Benchmarking the new Solr ‘Near Realtime’ Improvements.
I’ve been working on integrating Solr into the Lucene benchmark module, and I’ve gotten the code to the point of being able to run some decent Solr NRT tests. I recently worked on re-architecting the Solr UpdateHandler as well, and I’m keen to look more deeply at some of the results of those changes. The updates to the UpdateHandler provided a series of benefits, most of which significantly improve Solr’s ability to do NRT without using clever (and usually complicating) workarounds. I likely still have some things to check, some I’s to dot and T’s to cross, but I thought I’d share an early look of my investigation into performance changes.
To see how the recent changes have affected Solr’s performance, I decided to compare the most recent version of Solr trunk with a version from right before the UpdateHandler changes went into Solr trunk. I took the algorithm for NRT testing in Lucene and started tweaking it for use with Solr. I used my Intel Core 2 Quad @ 2.66 GHz for my test. It’s getting old, but it can still move a few bits.

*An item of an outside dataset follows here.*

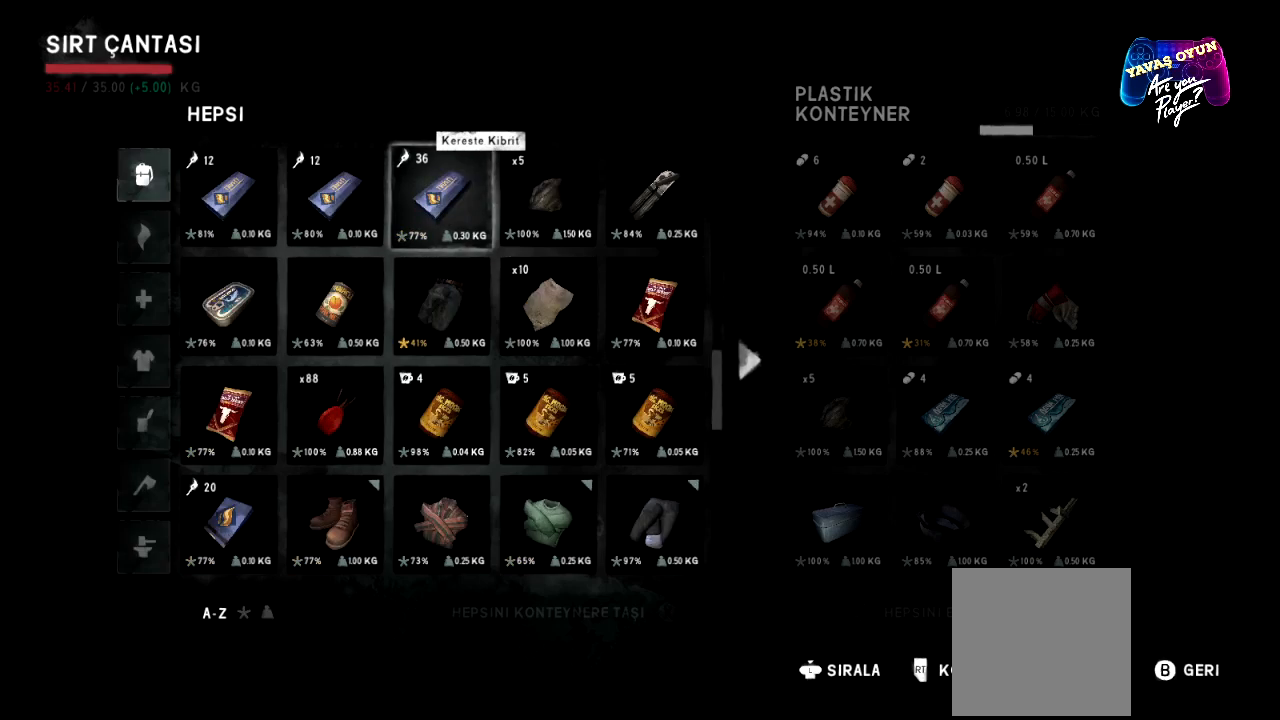
{"buttons": [], "left_stick": "up", "right_stick": "center", "events": [[217, "left_stick", "up"]]}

The results of this investigation follow.
The Process
So the first thing I did was check out the version of Solr that I wanted (revision 1141518) as well as the latest version of Solr trunk (at the time, revision 1144942). I then applied my Solr benchmark patch to each checkout and put together the following benchmark algorithm:
{ StartSolrServer SolrClearIndex [ "PreLoad" { SolrAddDoc > : 50000] : 4 SolrCommit Wait(220) [ "WarmupSearches" { SolrSearch > : 4 ] : 1 # Get a new near-real-time reader, sequentially as fast as possible: [ "UpdateIndexView" { SolrCommit > : *] : 1 & # Index with 2 threads, each adding 100 docs per sec [ "Indexing" { SolrAddDoc > : * : 100/sec ] : 2 & # Redline search (from queries.txt) with 4 threads [ "Searching" { SolrSearch > : * ] : 4 & # Wait 60 sec, then wrap up Wait(60) } StopSolrServer RepSumByPref Indexing RepSumByPref Searching RepSumByPref UpdateIndexView
This algorithm will start up the Solr example server (I’m using out of the box settings for this test), clear the current index, and then load 200,000 wikipedia docs into the index. Not a large index by any stretch, but it will help let us see the time affects due to various commit and merge activities well enough to make some simple judgements. After committing, the algorithm then waits 220 seconds – this is required on the latest trunk version because commits no longer wait for background merges to complete – so we wait long enough for those merges to complete and not interfere with the benchmark. This is not necessary on the older version – that commit call will wait until the background merges are finished to return.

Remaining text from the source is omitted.